*Exercise goal:*
Echo the entries verbatim, from the start of the entries through the line containing "their public address.", both included.

*Data records:*
↓↓↓
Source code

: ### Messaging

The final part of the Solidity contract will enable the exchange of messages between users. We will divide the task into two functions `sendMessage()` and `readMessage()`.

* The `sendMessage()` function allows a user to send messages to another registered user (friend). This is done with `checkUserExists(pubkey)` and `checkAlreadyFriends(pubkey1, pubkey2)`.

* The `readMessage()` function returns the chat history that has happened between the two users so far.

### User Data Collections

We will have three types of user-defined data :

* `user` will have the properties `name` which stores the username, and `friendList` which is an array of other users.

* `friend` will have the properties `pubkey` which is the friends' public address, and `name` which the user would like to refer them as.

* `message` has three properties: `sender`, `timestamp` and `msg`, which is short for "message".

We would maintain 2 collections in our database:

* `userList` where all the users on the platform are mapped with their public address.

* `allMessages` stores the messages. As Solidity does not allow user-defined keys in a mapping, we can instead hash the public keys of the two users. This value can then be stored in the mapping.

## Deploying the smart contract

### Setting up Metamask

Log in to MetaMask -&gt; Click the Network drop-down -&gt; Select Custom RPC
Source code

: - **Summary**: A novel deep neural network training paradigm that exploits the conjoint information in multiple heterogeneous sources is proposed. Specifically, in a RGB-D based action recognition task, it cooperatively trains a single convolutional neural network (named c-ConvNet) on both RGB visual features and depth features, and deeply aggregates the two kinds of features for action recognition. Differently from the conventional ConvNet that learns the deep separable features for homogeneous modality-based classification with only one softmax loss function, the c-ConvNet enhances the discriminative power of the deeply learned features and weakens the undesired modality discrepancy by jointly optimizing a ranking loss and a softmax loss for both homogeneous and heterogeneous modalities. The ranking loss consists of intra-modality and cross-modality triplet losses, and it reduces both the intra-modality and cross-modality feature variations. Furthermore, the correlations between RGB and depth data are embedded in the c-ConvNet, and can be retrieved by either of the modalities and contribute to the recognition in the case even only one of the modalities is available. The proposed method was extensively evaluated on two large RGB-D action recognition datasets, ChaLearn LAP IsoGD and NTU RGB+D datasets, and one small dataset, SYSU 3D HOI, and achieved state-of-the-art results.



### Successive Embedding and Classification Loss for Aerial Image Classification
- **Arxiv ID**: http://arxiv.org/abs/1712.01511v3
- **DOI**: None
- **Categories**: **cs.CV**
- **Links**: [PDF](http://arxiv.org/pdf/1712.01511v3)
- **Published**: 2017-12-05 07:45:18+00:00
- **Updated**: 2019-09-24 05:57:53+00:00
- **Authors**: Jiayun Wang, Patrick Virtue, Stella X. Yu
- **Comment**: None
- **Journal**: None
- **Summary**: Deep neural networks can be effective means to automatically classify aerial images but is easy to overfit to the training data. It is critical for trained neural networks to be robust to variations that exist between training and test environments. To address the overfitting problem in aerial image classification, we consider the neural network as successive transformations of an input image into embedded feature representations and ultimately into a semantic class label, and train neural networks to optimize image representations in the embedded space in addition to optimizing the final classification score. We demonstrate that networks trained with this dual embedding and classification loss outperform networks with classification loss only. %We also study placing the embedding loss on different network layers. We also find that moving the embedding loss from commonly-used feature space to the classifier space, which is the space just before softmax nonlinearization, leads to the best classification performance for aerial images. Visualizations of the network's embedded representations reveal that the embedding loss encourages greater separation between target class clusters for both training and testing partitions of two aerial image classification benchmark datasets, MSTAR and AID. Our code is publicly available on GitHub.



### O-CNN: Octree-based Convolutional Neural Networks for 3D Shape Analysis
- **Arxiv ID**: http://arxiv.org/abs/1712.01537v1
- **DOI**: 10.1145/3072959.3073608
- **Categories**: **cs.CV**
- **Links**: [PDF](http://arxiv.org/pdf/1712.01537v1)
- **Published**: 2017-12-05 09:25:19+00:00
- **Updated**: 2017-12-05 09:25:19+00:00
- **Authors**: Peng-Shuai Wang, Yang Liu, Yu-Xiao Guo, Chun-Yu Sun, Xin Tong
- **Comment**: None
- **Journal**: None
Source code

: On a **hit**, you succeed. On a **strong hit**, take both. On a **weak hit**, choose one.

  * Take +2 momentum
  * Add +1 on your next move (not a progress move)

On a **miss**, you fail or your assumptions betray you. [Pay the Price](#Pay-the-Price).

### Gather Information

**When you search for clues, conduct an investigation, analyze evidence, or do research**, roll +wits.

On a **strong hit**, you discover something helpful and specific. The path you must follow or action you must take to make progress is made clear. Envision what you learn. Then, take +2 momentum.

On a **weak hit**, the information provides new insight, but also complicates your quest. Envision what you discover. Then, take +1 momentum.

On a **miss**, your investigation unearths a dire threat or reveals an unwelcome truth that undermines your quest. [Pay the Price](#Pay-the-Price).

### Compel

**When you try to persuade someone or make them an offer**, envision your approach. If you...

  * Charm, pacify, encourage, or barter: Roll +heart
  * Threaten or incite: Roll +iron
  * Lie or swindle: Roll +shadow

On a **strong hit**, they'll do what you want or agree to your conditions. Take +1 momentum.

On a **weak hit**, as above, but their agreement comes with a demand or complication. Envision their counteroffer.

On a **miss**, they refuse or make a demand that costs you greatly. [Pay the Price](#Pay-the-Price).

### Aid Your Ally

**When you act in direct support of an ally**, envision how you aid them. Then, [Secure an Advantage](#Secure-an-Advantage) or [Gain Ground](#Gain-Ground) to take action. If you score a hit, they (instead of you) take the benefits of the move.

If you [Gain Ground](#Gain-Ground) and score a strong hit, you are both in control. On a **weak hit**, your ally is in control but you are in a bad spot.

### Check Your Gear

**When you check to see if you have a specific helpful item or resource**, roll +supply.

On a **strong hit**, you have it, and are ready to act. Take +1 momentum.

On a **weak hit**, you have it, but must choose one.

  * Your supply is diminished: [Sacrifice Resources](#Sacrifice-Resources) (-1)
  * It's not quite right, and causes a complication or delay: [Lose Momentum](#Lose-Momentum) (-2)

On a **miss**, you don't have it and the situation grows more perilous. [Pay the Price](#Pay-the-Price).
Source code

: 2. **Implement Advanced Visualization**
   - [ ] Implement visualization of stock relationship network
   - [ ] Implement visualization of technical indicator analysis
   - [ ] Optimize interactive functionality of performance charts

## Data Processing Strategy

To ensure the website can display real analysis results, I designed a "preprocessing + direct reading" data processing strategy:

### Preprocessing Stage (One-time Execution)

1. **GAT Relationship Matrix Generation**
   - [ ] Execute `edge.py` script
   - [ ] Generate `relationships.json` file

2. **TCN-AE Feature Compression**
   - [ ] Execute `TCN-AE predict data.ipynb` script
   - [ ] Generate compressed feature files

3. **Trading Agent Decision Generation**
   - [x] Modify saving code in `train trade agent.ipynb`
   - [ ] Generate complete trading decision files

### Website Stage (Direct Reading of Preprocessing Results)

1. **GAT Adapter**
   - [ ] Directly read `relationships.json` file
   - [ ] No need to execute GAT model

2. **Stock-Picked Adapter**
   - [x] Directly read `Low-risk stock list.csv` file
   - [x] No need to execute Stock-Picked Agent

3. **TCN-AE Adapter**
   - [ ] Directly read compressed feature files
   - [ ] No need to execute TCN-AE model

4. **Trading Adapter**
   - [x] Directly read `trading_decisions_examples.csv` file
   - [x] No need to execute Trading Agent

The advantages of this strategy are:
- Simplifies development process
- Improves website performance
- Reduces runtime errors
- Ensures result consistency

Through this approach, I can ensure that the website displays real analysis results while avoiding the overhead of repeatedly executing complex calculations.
↑↑↑
*Expected answer:*
Source code

: ### Messaging

The final part of the Solidity contract will enable the exchange of messages between users. We will divide the task into two functions `sendMessage()` and `readMessage()`.

* The `sendMessage()` function allows a user to send messages to another registered user (friend). This is done with `checkUserExists(pubkey)` and `checkAlreadyFriends(pubkey1, pubkey2)`.

* The `readMessage()` function returns the chat history that has happened between the two users so far.

### User Data Collections

We will have three types of user-defined data :

* `user` will have the properties `name` which stores the username, and `friendList` which is an array of other users.

* `friend` will have the properties `pubkey` which is the friends' public address, and `name` which the user would like to refer them as.

* `message` has three properties: `sender`, `timestamp` and `msg`, which is short for "message".

We would maintain 2 collections in our database:

* `userList` where all the users on the platform are mapped with their public address.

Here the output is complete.